• _YOUR INSTRUCTIONS_: Omit the images and return the remaining entries unchanged.
*** Block opens ***
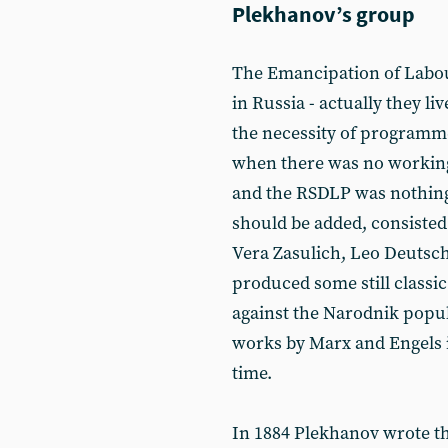
Plekhanov’s group
The Emancipation of Labour
in Russia - actually they li
the necessity of programme
when there was no working
and the RSDLP was nothing
should be added, consisted 
Vera Zasulich, Leo Deutsch
produced some still classic
against the Narodnik popul
works by Marx and Engels i
time.
In 1884 Plekhanov wrote t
*** Block closes ***
• _THE COMPLETED TASK_:
Plekhanov’s group
The Emancipation of Labour
in Russia - actually they li
the necessity of programme
when there was no working
and the RSDLP was nothing
should be added, consisted 
Vera Zasulich, Leo Deutsch
produced some still classic
against the Narodnik popul
works by Marx and Engels i
time.
In 1884 Plekhanov wrote t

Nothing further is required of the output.